Saved entries
******************************

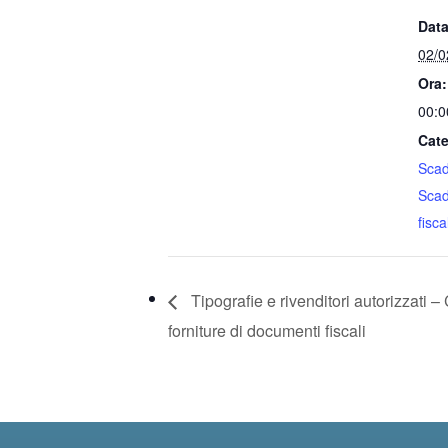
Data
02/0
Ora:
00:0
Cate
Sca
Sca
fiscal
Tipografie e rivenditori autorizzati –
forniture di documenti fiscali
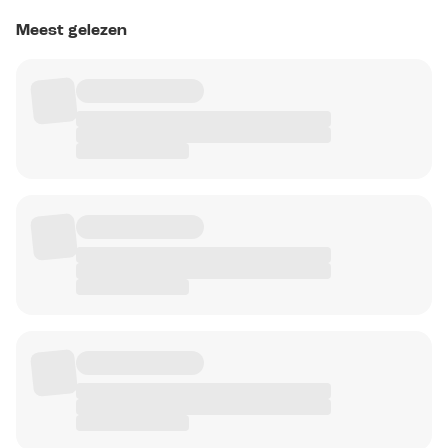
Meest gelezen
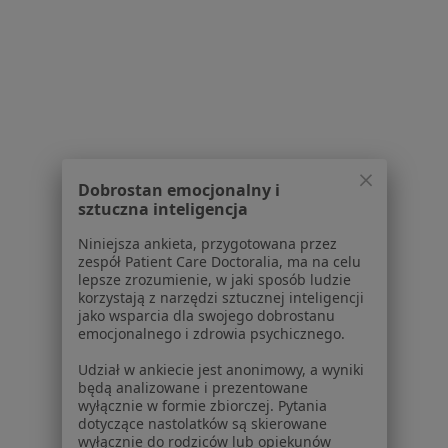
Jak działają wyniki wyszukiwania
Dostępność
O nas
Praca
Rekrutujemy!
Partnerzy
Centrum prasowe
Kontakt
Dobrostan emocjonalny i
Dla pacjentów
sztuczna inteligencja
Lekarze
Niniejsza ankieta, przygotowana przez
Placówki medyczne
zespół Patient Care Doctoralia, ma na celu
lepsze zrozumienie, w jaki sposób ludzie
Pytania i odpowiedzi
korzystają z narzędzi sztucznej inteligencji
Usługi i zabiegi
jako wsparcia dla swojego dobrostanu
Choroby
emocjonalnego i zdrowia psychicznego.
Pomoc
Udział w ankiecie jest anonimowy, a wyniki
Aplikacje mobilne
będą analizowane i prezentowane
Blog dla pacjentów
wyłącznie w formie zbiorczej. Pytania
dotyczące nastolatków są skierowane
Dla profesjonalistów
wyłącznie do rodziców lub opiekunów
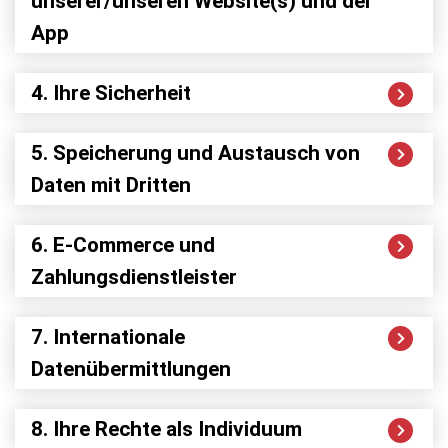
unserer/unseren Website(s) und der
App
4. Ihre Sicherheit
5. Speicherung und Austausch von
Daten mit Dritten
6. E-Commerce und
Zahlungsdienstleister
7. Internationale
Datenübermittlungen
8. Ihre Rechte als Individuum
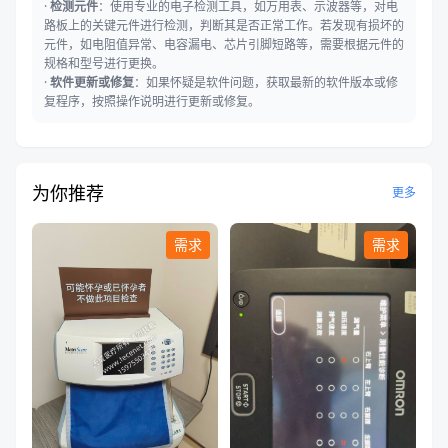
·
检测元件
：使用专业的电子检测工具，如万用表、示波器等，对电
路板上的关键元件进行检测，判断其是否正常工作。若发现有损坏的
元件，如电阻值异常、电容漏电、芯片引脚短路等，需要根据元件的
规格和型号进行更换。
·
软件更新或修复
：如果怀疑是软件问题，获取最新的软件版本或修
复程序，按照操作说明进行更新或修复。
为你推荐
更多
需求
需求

******************************

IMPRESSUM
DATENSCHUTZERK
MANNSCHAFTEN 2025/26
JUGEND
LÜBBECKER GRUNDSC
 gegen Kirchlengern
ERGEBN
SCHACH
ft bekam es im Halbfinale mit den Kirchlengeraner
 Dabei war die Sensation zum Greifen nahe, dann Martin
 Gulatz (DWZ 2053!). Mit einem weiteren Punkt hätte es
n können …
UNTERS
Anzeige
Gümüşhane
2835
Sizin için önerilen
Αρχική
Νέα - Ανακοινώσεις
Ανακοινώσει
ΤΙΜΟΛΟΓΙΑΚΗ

******************************

In the records above, some lines hold the word "Ihre"; copy each such line.

Task solution |
4. Ihre Sicherheit
8. Ihre Rechte als Individuum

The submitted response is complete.